## [Estratto selezionato]

/---

C’è una generazione intera che ha imparato a riconoscere la magia da una lettera mai arrivata davvero, ma capace di sembrare reale. Oggi quella promessa si riapre: HBO ha diffuso il primo teaser della nuova serie di Harry Potter, annunciando il debutto a Natale 2026 su HBO Max. Otto episodi per la prima stagione, intitolata Harry Potter e la Pietra Filosofale, che riportano al centro la storia del giovane mago nato dalla penna di J. K. Rowling. Un racconto che riparte dall’inizio, l’infanzia difficile, la scoperta di Hogwarts, l’amicizia, ma con l’ambizione di espandersi ben oltre quanto visto al cinema.
Le prime immagini suggeriscono una direzione chiara: tornare alle origini, ma con uno sguardo completamente nuovo. Il giovane Dominic McLaughlin raccoglie l’eredità di Daniel Radcliffe nei panni di Harry, affiancato da Arabella Stanton (Hermione) e Alastair Stout (Ron). Attorno a loro un cast adulto di peso: John Lithgow sarà Silente, Janet McTeer la McGranitt, mentre Nick Frost vestirà i panni di Hagrid. Ancora top secret, invece, il volto di Voldemort.

\---

## [Il tuo compito]
Ricopia parola per parola la parte del testo sulla nuova serie di Harry Potter che comincia con "C’è una generazione" e prosegue fino a "visto al cinema.".

## [Record dei dati]
/---

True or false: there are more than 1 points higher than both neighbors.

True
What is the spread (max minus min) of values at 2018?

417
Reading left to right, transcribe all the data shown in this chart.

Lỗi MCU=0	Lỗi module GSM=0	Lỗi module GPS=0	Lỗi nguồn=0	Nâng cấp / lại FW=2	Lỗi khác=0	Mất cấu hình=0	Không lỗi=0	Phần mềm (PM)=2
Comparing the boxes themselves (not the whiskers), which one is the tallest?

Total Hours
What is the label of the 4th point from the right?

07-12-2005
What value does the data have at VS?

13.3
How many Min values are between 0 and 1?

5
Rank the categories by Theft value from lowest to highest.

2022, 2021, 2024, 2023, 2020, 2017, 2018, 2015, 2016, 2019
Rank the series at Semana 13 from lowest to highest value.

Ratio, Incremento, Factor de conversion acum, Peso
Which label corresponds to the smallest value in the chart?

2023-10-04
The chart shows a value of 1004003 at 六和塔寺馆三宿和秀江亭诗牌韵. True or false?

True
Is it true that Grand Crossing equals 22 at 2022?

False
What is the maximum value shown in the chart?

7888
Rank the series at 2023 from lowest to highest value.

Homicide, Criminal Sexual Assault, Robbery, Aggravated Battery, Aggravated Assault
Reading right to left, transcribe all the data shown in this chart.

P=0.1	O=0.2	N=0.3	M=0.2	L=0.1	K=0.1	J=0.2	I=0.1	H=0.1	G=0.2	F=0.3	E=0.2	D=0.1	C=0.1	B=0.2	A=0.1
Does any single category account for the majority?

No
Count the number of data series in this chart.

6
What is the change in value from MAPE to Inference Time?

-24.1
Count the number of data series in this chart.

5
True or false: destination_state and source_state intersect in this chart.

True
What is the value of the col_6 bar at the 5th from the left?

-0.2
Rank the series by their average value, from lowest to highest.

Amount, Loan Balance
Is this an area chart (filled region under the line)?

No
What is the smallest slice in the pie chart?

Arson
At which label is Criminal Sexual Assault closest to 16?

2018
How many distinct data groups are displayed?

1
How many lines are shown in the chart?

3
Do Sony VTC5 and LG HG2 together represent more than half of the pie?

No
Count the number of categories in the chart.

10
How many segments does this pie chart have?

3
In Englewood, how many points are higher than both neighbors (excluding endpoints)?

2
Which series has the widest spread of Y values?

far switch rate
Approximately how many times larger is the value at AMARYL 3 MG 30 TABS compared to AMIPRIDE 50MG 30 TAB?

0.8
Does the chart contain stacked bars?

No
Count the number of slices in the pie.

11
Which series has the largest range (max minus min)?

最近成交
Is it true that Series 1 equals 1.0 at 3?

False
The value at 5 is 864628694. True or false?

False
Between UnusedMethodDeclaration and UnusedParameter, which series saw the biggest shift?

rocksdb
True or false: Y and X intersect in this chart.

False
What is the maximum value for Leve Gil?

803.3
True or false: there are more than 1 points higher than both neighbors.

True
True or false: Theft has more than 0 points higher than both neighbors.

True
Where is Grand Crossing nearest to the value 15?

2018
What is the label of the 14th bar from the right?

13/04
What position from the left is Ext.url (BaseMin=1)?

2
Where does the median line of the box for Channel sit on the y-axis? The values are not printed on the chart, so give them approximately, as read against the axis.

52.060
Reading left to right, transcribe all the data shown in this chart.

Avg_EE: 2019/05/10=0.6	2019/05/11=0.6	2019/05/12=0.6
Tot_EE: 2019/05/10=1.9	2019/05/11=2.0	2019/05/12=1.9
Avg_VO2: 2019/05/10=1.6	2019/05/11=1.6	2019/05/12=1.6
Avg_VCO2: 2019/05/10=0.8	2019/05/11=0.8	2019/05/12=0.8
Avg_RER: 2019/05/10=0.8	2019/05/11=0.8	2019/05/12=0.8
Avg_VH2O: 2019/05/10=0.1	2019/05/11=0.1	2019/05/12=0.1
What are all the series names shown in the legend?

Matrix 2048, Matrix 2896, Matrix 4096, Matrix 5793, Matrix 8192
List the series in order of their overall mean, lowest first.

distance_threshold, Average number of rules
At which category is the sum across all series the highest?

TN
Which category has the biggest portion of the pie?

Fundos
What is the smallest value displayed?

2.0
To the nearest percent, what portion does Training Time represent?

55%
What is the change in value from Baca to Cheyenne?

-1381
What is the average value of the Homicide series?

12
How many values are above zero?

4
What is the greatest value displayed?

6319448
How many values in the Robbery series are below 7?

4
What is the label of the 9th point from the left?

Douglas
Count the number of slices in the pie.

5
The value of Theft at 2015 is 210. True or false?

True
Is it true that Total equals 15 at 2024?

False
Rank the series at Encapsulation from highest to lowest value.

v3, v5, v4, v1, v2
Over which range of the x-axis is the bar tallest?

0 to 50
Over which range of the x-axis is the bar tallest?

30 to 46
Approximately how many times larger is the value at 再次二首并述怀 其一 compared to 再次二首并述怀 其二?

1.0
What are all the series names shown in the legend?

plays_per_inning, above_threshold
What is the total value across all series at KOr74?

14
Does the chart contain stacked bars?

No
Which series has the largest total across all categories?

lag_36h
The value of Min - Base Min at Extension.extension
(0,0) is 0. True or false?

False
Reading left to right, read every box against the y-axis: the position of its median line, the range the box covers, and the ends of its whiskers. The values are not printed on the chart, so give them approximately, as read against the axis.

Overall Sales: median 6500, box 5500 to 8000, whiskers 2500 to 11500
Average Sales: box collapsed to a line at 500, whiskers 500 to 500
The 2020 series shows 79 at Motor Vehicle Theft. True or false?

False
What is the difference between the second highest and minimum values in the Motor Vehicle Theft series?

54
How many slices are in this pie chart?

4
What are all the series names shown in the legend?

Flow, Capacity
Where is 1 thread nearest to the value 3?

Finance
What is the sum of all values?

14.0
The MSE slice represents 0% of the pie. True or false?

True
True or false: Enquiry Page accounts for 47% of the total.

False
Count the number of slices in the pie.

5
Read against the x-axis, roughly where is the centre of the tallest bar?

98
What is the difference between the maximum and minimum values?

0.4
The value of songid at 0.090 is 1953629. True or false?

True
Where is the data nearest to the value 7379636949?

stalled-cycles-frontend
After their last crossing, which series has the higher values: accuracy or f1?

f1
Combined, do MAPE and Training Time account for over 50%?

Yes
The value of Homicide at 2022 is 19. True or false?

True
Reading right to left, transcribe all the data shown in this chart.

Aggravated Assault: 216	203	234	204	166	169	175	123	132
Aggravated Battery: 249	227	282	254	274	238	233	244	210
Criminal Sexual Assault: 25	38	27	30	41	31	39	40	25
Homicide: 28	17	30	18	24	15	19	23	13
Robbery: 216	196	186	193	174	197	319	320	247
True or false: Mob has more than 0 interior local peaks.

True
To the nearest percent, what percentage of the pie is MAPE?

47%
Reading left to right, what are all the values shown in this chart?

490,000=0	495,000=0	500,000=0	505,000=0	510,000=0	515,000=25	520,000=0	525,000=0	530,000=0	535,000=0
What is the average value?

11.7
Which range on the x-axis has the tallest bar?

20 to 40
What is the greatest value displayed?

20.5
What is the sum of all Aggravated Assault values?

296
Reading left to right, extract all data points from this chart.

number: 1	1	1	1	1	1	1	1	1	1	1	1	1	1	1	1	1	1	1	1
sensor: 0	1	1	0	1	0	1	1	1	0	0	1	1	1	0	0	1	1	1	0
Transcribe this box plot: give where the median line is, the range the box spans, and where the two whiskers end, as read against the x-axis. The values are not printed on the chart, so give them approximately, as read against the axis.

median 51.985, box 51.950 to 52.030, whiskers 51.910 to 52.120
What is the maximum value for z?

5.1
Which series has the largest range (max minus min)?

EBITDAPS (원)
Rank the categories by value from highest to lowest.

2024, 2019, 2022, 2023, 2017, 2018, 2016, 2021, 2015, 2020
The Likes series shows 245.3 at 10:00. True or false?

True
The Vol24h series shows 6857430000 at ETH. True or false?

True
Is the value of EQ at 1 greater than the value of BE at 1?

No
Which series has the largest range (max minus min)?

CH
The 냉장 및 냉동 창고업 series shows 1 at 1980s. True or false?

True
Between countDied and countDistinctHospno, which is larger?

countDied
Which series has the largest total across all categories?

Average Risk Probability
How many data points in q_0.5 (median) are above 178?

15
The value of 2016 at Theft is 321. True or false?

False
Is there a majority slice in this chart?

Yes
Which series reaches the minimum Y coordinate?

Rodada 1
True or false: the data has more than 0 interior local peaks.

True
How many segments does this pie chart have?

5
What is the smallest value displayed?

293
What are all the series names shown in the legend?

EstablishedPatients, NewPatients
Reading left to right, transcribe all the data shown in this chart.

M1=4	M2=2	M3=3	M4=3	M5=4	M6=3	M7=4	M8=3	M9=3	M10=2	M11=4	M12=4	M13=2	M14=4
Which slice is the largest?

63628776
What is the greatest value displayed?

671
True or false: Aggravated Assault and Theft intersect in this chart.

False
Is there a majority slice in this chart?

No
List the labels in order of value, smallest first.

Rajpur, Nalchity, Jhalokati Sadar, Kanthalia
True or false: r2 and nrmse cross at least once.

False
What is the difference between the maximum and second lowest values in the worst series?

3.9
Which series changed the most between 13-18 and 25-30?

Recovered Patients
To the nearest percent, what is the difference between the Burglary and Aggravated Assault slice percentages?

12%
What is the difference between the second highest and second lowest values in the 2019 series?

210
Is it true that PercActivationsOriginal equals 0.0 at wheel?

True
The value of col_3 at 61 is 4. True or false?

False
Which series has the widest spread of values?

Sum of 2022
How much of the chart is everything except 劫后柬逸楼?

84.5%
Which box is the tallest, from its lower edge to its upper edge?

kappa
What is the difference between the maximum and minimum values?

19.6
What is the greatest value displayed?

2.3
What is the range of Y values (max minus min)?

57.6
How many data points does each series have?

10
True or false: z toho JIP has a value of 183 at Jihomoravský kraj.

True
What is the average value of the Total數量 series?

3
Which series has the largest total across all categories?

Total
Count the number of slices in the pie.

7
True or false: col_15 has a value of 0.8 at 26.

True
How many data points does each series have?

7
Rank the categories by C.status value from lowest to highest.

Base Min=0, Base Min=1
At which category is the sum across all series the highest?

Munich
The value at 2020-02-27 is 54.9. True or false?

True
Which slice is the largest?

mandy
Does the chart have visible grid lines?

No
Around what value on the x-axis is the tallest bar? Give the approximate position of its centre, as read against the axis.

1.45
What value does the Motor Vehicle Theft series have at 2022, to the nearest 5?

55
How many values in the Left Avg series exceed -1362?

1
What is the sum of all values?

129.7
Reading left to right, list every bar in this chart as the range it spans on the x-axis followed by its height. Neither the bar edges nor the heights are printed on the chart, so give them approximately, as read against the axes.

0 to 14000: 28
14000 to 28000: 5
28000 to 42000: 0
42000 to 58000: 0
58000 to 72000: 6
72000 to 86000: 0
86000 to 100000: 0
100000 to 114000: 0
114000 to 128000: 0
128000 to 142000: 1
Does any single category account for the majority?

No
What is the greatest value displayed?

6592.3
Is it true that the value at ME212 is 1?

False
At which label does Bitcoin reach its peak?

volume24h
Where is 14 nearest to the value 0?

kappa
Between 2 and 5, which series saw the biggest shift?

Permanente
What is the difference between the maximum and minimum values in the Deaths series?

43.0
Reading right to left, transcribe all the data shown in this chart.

\---

## [Soluzione del compito]
C’è una generazione intera che ha imparato a riconoscere la magia da una lettera mai arrivata davvero, ma capace di sembrare reale. Oggi quella promessa si riapre: HBO ha diffuso il primo teaser della nuova serie di Harry Potter, annunciando il debutto a Natale 2026 su HBO Max. Otto episodi per la prima stagione, intitolata Harry Potter e la Pietra Filosofale, che riportano al centro la storia del giovane mago nato dalla penna di J. K. Rowling. Un racconto che riparte dall’inizio, l’infanzia difficile, la scoperta di Hogwarts, l’amicizia, ma con l’ambizione di espandersi ben oltre quanto visto al cinema.